§ TEKS SUMBER:
--------------------

Karena itu, kata dia, pasar hanya bisa tercipta kalau dua sisi ini bertemu. Tapi kalau ada constraint, mereka tidak ketemu, atau bertemu di level equilibrium yang tidak mencerminkan kebutuhan papan.
Kemudian, ungkap dia, backlog perumahan tercatat sebesar 12,75 juta. Artinya, yang antre membutuhkan rumah demografinya masih relatif muda. Generasi muda ini akan berumah tangga, membutuhkan rumah, tapi tidak bisa afford mendapatkan rumah.
Terlebih saat ini, kata dia, dari sisi supply juga ada masalah. Harga tanah selalu ever-increasing, terutama di perkotaan dan bahan-bahan baku perumahannya.
Padahal kontribusi dan share sektor perumahan terhadap APBN, kata Sri, cukup signifikan, apalagi ditambah aspek penciptaan kesempatan kerja. Sektor perumahan punya multiplier effect yang besar dan juga share-nya terhadap PDB di atas 13%. Namun, ini belum klop. Ada gap antara demand dengan purchasing power, itu namanya harap-harap cemas.
“If you can exercise your demand, it means you have purchasing power. Saya bermimpi punya rumah dan saya berencana punya rumah, keduanya berbeda, mimpi ya mimpi, kalau berencana ya berarti sudah ada daya belinya untuk mengeksekusi rencananya,” terang Sri.
Maka dari itu, menjembatani gap tersebut menjadi langkah penting bagi pemerintah. Dari sisi Kemenkeu, telah diberikan berbagai kebijakan yang dikeluarkan pemerintah menggunakan instrumen keuangan negara.
Pertama, Pajak Pertambahan Nilai (PPN) ditanggung pemerintah, atau pembebasan PPN dan pengenaan PPN 1% final untuk rumah sederhana dan sangat sederhana. Itu adalah instrumen yang kita gunakan dalam situasi pandemi untuk melindungi dan memberikan stimulus bagi sektor perumahan agar tidak terpukul sangat dalam oleh dampak pandemi.
Dikatakan, semua sektor, mengalami dampak akibat pandemi Covid-19 yang luar biasa, tidak terkecuali sektor perumahan yang credit growthnya menurun sangat tajam hingga hanya sepertiga dari pertumbuhan 2019 di 2020.
Maka untuk bisa menjadi shock absorber dan counter cyclical, APBN keuangan negara melakukan berbagai upaya, termasuk memberikan kemudahan dan keringanan dalam bentuk keringanan PPN tersebut.
Pemerintah juga membuat skema kredit rumah rakyat yang bersubsidi, menggunakan fasilitas likuiditas pembiayaan perumahan, yang sering disebut dalam APBN itu FLPP. Juga ada subsidi selisih bunga (SSB) dan membuat bantuan pembiayaan perumahan berbasis tabungan.

--------------------

Entri data tersimpan:
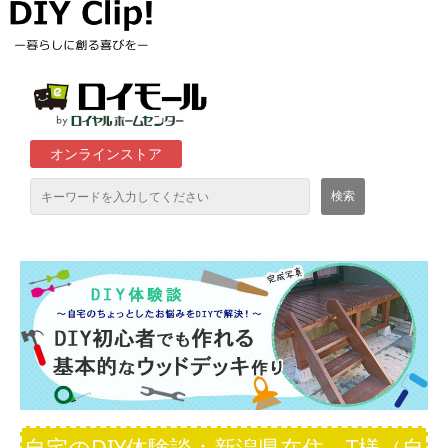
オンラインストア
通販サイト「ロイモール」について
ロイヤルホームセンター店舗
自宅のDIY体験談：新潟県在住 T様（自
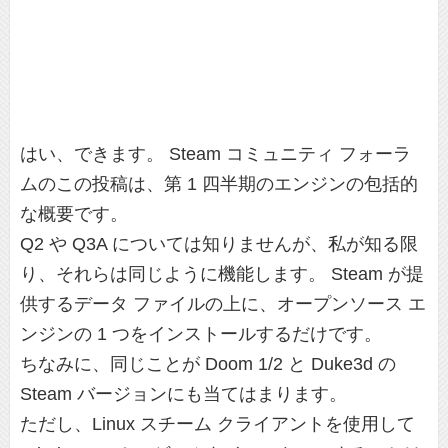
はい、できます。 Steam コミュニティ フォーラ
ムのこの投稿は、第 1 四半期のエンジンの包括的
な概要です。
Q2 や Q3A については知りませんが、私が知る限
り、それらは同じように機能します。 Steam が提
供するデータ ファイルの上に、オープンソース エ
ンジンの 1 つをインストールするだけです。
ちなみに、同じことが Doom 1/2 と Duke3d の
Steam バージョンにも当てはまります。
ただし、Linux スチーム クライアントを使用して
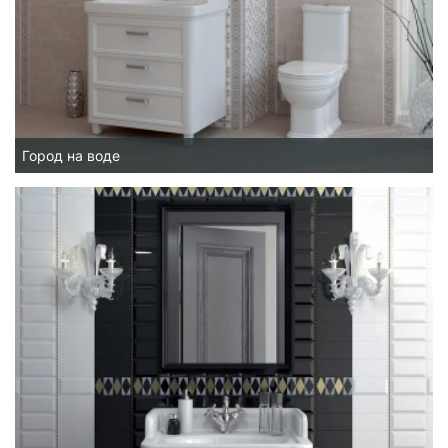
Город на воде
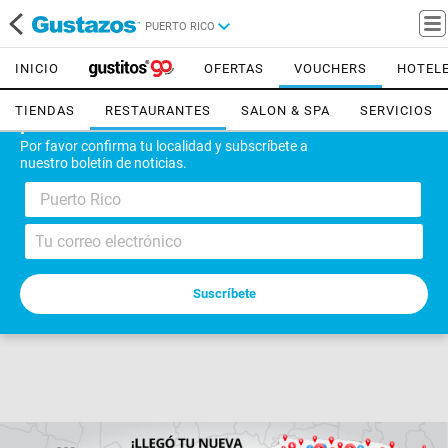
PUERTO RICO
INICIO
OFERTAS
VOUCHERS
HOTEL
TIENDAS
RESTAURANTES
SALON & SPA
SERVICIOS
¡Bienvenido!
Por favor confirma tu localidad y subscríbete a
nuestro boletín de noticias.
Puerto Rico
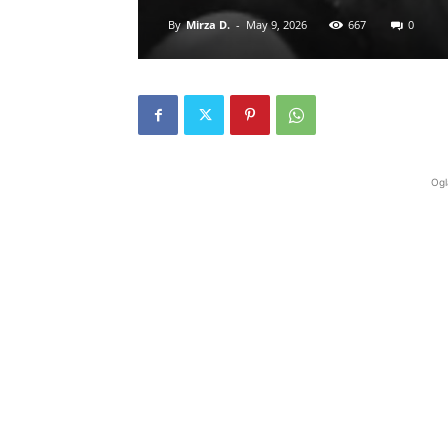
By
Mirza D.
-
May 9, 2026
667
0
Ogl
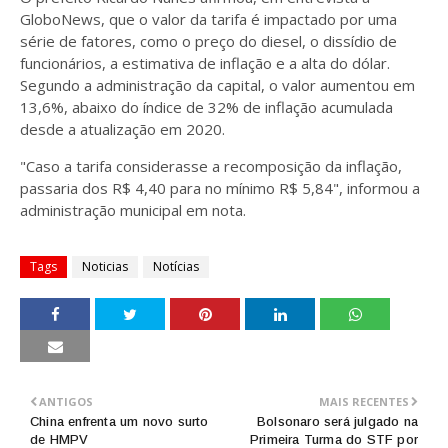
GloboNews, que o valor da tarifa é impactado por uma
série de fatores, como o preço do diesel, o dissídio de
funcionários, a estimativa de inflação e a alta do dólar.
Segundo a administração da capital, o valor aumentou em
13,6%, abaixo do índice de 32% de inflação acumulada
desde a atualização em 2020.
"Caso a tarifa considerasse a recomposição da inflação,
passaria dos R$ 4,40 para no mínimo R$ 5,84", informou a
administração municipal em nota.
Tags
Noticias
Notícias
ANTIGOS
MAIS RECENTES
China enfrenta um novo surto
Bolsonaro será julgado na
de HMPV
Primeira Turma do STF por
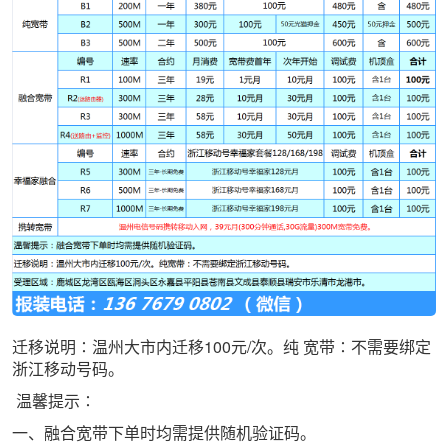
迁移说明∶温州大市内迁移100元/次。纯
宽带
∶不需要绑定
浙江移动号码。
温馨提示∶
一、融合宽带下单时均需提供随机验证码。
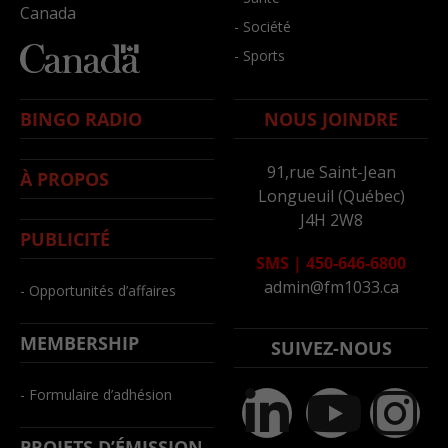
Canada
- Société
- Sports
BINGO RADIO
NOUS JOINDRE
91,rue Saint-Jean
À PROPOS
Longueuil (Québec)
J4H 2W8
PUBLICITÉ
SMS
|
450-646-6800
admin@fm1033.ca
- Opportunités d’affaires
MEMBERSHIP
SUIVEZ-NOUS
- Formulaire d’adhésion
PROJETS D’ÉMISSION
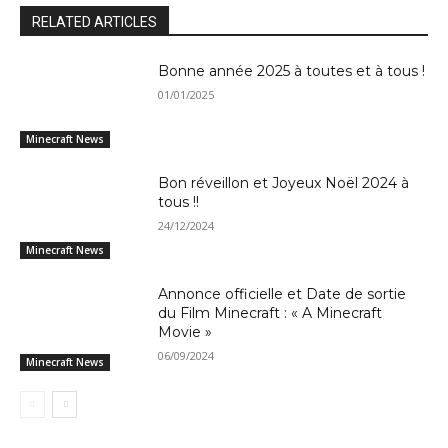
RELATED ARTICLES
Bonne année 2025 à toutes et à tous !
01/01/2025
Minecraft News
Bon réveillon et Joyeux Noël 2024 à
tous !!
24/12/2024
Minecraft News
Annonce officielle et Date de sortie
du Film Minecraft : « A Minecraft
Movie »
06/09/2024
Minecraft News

--------------------

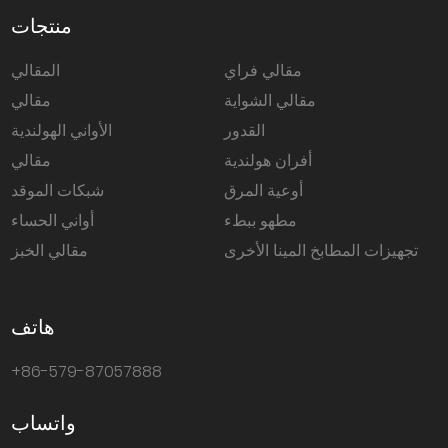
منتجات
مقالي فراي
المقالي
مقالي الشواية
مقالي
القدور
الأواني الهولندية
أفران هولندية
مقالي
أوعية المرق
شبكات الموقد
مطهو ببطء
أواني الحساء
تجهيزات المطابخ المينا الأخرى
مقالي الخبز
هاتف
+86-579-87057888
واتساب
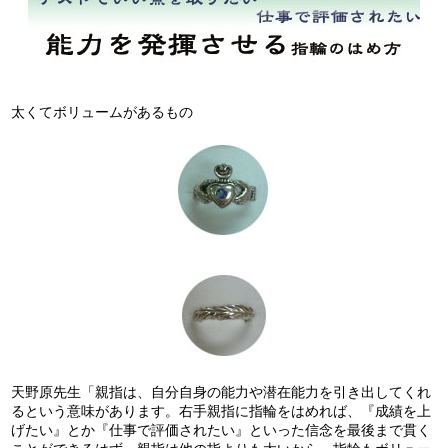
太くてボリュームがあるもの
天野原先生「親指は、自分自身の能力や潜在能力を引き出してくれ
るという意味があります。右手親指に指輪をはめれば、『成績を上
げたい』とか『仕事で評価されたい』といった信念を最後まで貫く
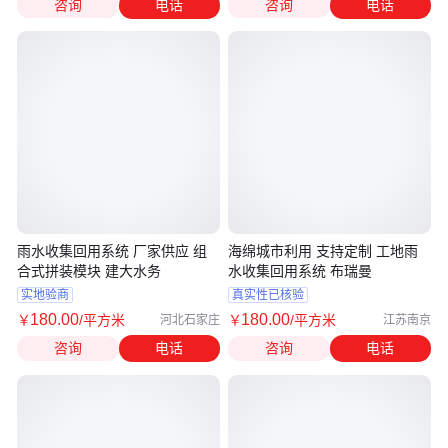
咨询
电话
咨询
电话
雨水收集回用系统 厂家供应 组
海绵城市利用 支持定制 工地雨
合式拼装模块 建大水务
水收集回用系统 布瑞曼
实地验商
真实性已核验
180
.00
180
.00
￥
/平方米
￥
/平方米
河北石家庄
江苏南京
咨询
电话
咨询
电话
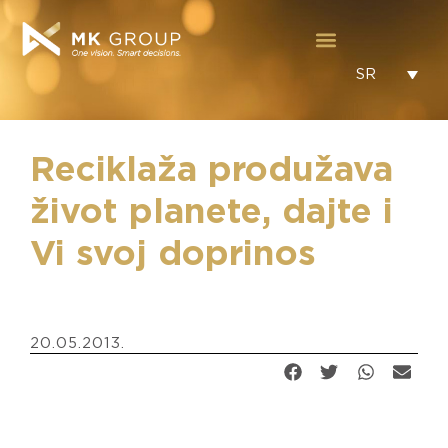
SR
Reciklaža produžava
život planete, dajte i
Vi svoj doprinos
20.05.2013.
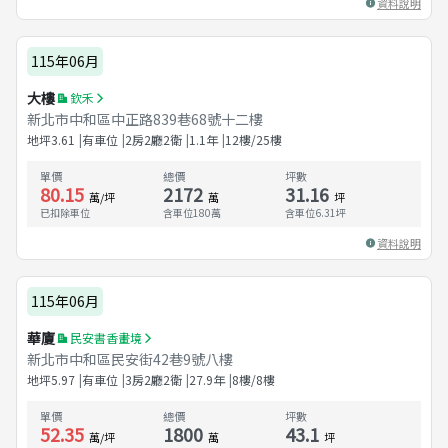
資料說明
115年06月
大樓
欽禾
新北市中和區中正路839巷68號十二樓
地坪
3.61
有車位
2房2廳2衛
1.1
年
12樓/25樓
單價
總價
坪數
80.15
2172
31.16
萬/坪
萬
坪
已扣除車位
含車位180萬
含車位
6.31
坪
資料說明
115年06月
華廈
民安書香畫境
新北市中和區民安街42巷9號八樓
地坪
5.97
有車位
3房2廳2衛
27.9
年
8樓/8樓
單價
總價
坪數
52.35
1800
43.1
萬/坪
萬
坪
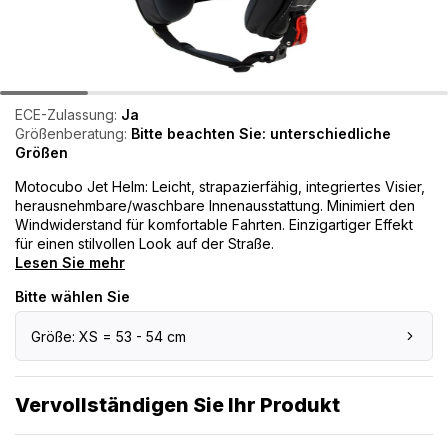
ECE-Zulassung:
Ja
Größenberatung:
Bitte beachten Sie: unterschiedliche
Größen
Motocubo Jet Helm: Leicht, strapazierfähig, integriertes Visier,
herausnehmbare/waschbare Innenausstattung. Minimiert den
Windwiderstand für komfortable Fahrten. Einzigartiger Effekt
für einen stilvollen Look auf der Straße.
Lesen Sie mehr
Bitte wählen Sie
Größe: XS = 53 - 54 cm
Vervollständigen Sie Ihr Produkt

--------------------

§ DAFTAR TUGAS:
**a)** Ringkaslah teks tentang sektor perumahan dalam dua kalimat.
**b)** Teruskan teks tentang kebijakan sektor perumahan itu dengan menulis bagian berikutnya setelah kalimat terakhirnya.
Catatan-catatan tersebut merupakan bahan yang berdiri sendiri dan terpisah dari teks.

§ HASIL TIAP TUGAS:
**a)** Menurut Sri, backlog perumahan tercatat sebesar 12,75 juta, dan terdapat gap antara kebutuhan rumah dengan daya beli, sementara harga tanah serta bahan baku perumahan terus meningkat. Untuk menjembatani gap tersebut, pemerintah menggunakan instrumen keuangan negara, antara lain keringanan PPN, FLPP, subsidi selisih bunga, dan bantuan pembiayaan perumahan berbasis tabungan.

**b)**
Anak Milenial
Namun tidak semua yang dikatakan Sri Mulyani benar, tertama soal purchasing power atau daya beli anak muda yang dinilai rendah dibanding harga rumahnya lebih tinggi.
Selang sehari setelah Menteri Keuangan angkat bicara, BP Tapera mengeluarkan rilis. Isinya, lebih dari 90% pembeli rumah sederhana yang mendapat subsidi dari dana FLPP adalah kalangan milenial.
Dari 99.557 unit rumah sederhana dengan subsidi FLPP senilai Rp 11,06 triliun, yang terjual hingga 30 Juni, 33.249 unit pembelinya berusia 26-30 tahun. Diikuti usia 19-25 tahun sebanyak 30.536 unit, lalu usia 31-35 tahun sebanyak 17.273 unit, usia 36-40 tahun sebanyak 10.413 unit dan sisanya di atas 40 tahun sebanyak 8.086 unit.
“Pembeli rumah subsidi dari dana FLPP didominasi pekerja swasta sebanyak 93.010 orang, PNS 4.011 orang dan TNI/Polri sebanyak 2.536 orang,” kata Komisioner BP Tapera, Adi Setianto dalam siaran pers.
Penyaluran dana Fasilitas Likuiditas Pembiayaan Perumahan (FLPP), kata Adi, hingga 4 Juli 2022, mencapai 101.492 unit senilai Rp 11,27 triliun atau 44,91% dari target yang ditetapkan Kementerian Keuangan kepada BP Tapera.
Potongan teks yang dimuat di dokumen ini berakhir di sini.